Intermission: What even is an infinitive?

Intermissions are useful, but if they stress you out, you shouldn't read them. Especially this one.

In the grammar taught in schools, english speakers are usually taught that verbs like "to go" are infinitives, without being given a good explanation about what that means or why they're called that.

In the study of latin, verb forms could be categorized based on whether they contained information about subject, and these categories were obvious, because latin verbs have to agree with their subject's gender, just like they can with number/person in english (I go, you go, he goes).

However, some verb forms in latin contain literally no information about the subject. Such verbs are called "non-finite", because they didn't "finish up" (see: FINIte) the information necessary to make a real statement with the verb.
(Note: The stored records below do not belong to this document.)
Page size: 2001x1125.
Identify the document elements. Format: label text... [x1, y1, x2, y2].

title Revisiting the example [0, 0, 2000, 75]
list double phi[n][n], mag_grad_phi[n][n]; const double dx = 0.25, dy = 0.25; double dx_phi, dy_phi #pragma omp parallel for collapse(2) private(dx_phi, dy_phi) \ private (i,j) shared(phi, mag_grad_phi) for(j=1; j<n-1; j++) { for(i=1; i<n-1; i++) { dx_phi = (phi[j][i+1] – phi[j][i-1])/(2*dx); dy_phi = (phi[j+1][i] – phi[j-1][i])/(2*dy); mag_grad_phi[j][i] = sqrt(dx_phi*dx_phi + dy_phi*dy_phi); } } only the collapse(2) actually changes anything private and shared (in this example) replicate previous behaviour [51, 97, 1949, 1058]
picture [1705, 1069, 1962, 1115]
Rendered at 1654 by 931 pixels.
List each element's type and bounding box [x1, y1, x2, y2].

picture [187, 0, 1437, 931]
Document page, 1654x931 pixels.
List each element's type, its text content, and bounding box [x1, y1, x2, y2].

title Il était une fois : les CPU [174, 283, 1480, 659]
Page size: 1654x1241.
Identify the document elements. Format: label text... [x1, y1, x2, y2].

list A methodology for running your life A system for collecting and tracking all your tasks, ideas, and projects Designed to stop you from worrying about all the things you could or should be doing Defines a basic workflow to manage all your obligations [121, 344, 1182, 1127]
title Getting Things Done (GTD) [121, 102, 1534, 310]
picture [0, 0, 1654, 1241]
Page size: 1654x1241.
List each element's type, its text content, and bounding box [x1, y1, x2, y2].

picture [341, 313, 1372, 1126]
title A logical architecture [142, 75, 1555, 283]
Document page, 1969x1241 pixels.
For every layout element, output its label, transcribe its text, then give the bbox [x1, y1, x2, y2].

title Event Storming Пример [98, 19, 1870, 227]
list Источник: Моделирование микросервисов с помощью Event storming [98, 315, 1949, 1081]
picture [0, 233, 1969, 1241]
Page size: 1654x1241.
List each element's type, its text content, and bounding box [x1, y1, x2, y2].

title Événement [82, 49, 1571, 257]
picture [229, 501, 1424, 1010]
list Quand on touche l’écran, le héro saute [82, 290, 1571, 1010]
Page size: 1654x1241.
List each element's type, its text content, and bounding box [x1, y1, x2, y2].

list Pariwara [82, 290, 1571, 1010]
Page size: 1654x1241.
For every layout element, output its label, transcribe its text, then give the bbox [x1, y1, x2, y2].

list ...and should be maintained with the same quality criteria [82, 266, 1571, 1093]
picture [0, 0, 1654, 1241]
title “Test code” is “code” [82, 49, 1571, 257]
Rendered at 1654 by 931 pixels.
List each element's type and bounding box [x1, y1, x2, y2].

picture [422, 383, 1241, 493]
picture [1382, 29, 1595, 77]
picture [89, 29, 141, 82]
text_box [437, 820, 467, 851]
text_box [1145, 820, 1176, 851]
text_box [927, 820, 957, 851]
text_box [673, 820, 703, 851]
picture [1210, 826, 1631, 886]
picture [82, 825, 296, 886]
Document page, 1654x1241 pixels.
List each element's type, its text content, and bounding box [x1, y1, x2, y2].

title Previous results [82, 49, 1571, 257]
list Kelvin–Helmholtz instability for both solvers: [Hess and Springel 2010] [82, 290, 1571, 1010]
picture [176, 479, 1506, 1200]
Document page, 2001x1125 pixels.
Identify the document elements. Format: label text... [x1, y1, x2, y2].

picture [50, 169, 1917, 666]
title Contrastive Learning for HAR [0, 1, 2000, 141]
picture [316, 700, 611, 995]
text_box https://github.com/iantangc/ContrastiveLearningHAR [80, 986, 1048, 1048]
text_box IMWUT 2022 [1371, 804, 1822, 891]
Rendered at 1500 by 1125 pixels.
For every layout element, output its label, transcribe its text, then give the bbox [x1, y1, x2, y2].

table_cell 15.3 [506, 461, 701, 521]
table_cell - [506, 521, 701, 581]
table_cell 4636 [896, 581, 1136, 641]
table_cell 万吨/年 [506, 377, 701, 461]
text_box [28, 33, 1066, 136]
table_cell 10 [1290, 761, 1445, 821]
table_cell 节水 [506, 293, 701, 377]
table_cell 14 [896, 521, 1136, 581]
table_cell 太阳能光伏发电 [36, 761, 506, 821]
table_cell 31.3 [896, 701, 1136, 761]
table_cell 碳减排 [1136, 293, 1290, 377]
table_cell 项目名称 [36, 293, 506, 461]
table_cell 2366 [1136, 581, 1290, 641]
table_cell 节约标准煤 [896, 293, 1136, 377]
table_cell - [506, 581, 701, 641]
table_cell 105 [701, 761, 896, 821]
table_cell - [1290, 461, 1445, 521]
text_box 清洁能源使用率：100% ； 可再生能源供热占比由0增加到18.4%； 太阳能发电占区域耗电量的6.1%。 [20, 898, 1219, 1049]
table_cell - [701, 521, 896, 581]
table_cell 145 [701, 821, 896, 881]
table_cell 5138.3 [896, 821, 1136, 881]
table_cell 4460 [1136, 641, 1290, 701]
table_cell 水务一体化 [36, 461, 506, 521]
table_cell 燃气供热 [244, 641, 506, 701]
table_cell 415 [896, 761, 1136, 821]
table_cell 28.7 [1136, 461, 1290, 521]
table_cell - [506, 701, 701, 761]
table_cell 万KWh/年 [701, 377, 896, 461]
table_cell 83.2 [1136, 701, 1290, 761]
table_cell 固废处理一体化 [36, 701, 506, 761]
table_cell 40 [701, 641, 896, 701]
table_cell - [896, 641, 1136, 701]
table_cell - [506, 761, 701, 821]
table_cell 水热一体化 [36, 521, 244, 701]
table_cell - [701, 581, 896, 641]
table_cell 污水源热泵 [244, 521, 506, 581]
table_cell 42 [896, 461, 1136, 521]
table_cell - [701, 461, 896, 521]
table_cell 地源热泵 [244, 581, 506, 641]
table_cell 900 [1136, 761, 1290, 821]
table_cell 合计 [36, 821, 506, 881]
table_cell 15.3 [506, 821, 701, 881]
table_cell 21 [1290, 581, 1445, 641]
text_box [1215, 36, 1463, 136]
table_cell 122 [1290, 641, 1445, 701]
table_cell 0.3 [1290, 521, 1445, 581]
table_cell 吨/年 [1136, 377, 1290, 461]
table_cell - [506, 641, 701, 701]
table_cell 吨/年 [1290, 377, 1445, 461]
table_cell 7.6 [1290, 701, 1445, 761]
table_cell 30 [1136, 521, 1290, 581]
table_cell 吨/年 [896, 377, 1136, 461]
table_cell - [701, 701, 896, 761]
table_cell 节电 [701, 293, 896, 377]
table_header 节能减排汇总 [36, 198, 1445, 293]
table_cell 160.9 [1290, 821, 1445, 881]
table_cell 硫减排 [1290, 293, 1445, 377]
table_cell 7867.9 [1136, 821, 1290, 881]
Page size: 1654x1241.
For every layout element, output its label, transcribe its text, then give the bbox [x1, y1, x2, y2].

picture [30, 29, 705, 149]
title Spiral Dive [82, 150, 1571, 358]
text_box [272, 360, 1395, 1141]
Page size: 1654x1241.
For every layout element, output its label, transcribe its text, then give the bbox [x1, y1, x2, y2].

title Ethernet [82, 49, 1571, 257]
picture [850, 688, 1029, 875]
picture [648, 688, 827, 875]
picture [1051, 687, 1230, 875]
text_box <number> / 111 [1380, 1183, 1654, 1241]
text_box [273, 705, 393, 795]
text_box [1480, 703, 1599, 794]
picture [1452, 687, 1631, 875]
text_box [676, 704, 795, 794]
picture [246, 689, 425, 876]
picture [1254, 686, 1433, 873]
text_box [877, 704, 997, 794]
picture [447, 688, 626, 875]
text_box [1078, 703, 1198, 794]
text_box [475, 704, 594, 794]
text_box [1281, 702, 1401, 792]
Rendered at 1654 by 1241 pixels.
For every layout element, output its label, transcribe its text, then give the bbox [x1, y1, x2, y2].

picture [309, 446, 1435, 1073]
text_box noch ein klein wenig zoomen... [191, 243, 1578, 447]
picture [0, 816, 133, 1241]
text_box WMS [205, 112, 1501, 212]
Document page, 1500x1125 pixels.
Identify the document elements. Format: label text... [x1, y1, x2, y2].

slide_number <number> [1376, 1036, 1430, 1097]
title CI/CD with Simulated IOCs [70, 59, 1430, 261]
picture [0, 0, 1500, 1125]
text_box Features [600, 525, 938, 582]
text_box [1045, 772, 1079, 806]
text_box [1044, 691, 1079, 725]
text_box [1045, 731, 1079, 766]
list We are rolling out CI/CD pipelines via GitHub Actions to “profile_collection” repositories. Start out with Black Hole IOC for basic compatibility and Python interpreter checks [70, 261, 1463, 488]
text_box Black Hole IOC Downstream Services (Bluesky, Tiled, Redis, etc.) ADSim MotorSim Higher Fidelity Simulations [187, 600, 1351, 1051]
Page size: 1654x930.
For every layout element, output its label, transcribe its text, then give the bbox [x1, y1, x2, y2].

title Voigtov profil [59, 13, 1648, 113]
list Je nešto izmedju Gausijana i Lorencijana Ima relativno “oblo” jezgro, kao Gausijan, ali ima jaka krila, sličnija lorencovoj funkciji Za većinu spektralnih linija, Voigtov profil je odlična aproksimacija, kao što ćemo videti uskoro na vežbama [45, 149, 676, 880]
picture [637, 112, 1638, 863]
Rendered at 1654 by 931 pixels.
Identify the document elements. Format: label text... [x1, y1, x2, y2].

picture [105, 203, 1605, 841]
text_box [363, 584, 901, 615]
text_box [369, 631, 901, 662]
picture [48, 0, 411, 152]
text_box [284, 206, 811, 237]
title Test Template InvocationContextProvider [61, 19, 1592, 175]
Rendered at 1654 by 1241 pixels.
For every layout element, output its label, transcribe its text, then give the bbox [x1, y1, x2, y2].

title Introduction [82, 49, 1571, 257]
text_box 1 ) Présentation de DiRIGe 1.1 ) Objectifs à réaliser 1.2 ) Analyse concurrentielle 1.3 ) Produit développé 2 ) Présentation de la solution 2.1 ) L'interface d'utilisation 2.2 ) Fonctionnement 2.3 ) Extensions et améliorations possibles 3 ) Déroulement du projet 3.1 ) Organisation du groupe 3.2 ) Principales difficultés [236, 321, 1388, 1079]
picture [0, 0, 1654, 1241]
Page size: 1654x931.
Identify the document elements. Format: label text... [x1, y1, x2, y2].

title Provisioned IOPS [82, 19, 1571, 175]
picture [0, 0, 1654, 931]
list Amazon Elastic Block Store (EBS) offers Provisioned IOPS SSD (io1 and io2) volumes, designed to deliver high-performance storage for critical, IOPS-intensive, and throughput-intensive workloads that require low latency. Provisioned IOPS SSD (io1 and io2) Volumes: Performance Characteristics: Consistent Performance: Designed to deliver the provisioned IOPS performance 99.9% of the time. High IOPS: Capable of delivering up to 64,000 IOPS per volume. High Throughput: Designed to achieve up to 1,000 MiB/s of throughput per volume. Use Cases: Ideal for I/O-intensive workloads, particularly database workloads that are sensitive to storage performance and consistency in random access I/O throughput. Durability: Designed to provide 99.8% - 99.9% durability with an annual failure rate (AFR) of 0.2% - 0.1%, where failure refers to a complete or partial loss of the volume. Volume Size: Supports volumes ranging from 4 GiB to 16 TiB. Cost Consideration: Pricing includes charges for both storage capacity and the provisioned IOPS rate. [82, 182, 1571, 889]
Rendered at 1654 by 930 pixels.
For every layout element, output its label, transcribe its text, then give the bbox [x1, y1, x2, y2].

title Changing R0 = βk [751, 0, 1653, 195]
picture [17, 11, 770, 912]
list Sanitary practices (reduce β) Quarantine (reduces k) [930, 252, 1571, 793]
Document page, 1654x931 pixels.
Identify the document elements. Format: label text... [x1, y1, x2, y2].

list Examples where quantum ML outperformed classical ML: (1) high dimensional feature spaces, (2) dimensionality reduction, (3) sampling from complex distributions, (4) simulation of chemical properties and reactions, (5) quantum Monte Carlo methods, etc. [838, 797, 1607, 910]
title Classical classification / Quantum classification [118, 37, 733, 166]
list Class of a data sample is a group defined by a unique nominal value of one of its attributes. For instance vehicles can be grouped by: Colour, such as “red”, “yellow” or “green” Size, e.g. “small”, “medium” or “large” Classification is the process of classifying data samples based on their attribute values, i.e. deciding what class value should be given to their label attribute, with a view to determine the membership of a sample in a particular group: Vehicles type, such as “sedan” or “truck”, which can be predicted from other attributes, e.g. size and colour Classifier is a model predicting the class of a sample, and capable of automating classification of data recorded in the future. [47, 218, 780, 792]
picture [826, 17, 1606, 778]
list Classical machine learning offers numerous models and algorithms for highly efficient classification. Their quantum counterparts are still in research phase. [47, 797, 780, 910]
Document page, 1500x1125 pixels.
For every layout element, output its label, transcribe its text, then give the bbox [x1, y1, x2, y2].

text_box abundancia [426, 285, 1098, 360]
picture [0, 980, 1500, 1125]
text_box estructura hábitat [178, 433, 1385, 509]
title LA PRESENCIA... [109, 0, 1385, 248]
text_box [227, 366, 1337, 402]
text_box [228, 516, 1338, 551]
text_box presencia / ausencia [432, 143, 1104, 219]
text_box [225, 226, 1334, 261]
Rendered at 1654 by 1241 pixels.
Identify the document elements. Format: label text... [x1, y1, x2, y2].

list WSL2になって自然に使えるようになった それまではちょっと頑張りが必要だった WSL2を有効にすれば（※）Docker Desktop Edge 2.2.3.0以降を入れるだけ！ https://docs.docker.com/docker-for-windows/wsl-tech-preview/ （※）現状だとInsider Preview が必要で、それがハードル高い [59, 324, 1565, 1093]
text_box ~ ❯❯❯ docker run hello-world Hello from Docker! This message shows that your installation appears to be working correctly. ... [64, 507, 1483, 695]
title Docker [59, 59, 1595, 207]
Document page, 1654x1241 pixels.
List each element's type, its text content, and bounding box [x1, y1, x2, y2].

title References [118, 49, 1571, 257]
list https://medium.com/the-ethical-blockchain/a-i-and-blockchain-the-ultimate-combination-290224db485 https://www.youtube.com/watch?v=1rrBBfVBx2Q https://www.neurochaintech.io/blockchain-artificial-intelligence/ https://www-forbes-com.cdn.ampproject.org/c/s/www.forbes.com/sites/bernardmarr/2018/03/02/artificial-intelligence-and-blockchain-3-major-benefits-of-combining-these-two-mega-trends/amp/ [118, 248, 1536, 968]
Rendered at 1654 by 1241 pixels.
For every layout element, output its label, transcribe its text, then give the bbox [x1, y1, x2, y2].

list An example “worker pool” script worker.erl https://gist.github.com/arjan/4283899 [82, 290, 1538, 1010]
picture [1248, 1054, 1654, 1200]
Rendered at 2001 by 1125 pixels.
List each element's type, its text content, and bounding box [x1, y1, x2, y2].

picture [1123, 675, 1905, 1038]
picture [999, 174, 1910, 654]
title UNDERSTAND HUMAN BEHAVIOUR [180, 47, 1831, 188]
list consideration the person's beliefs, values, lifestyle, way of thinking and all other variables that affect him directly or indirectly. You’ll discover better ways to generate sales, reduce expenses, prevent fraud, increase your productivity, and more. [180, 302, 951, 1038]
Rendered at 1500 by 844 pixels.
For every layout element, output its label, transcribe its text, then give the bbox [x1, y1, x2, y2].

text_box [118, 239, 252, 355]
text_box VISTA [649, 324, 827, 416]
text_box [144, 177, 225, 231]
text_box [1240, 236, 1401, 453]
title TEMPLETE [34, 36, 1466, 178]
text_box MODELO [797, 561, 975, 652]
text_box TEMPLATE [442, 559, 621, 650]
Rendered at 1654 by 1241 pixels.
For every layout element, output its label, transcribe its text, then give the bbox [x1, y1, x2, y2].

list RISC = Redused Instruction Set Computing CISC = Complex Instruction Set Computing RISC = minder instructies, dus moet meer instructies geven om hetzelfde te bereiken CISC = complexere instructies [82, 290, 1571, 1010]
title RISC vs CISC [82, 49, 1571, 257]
Infinitive is the most non-finite a verb can be.

This concept is hard to explain when you move away from "fusional" languages like latin, because you stop containing so much extra information in the verb forms, and you even end up with subtle overlap between infinitives and gerunds.

There's light on the other end of the tunnel. The main use of infinitives in english is to link verbs with words that do have a "finite"ness to them.

"I want to go now."

"It's not that he's going to be late, he just doesn't know what to do".

Here, "to go", "to be late", and "to do" are (respectively) clearly attached to "want", "going", and "what". The rule isn't as simple as "stick two verbs together", and the same is true with japanese's て "form" and the stem the て "form" attaches to.

However, because japanese is a topic-prominent language and has no fusion, the concept of "finite"ness is even harder to understand against it than english. Linguisticians are working hard at problems like this and have a lot of really good ideas, but they're unintelligible to normal language learners.

Because of this, as well as the fact that linking an abstract verb to a less abstract verb is not their only use, the て "form" and its stem won't be called infinitives in this guide. But the comparison to infinitives is glossed over almost everywhere, so I thought I should point it out for the two of you that actually understand infinitives.